What do you do when you realize you have nothing to do for the summer (except for college apps, LOL)? You make these bourbon pecan pie cupcakes!
BOURBON CHOCOLATE CUPCAKES 1 cup bourbon 1 cup canola oil 3/4 cup unsweetened cocoa powder 2 cups all-purpose flour 1 cups sugar 3/4 tsp salt 1.5 tsp baking soda 2 eggs 2/3 cup greek yogurt
BUTTER PECAN FROSTING 1/2 stick of butter 2/3 cup heavy cream 1 cup + 2 tbsp of brown sugar 3 cups powdered sugar 1 tbsp + 1 tsp vanilla extract 2 tbsp bourbon 1/4 tsp cinnamon 1 1/2 cup chopped raw pecans
1. Preheat oven to 350 F as you line 2 standard cupcake pans with 18 liners.
2. Whisk together the bourbon, canola oil and cocoa powder until smooth and creamy. In a separate bowl, beat the eggs and greek yogurt with an electric mixer. Slowly add bourbon and cocoa mixture. When mixture is smooth, add the sugar.

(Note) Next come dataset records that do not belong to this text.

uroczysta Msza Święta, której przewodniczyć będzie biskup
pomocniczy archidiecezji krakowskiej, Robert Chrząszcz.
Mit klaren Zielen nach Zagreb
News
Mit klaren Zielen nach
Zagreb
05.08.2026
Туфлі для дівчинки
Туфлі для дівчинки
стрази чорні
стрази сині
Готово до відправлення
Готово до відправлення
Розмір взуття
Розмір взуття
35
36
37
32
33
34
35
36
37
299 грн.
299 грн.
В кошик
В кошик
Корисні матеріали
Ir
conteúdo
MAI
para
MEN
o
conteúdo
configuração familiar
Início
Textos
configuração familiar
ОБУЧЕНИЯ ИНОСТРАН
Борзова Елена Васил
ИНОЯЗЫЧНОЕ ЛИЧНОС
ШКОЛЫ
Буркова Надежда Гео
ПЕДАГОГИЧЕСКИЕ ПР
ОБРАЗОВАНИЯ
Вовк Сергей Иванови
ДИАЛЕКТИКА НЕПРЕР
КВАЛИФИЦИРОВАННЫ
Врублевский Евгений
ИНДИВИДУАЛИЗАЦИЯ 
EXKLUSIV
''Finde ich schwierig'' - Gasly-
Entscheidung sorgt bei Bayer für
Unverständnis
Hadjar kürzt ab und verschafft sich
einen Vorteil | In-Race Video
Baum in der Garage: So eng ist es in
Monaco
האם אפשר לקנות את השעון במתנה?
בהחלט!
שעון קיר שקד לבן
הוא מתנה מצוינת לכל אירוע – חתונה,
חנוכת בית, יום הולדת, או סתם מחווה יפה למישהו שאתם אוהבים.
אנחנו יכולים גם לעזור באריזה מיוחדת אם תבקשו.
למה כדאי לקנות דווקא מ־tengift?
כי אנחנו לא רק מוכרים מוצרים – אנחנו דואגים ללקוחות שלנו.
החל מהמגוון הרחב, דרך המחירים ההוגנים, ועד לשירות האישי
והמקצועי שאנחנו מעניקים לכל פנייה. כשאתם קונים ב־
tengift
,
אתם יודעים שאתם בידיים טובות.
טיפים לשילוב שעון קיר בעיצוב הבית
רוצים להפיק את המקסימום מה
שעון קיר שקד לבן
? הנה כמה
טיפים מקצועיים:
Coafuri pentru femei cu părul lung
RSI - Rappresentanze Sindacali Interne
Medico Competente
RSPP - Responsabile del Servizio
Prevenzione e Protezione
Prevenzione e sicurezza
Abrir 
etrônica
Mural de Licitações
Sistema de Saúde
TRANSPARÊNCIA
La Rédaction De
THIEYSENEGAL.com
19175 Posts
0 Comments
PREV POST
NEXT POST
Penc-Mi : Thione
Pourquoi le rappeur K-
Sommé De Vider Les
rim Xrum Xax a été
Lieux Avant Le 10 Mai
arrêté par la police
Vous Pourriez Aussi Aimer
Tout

3. Slowly add flour, salt and baking soda while mixing on low speed.
4. Fill baking cups three-fourths full. Bake for about 18-22 minutes and let cool before frosting.
5. To make the frosting, preheat oven to 350 F and line a baking sheet with foil.
6. Melt together butter, cream and brown sugar. Boil for one minute and then remove from the heat. Pour into a bowl and place in the freezer for roughly 20 minutes.
7. Whisk together the bourbon, 1 tbsp vanilla, 2 tbsp brown sugar and cinnamon. Add pecans until mixture is even. Toast pecans in oven for ~ 10 minutes.
8. Mix everything together evenly and freeze again. When frosting is stiff, you can now frost your cupcakes. Enjoy!
Recipe adapted from Half Baked Harvest.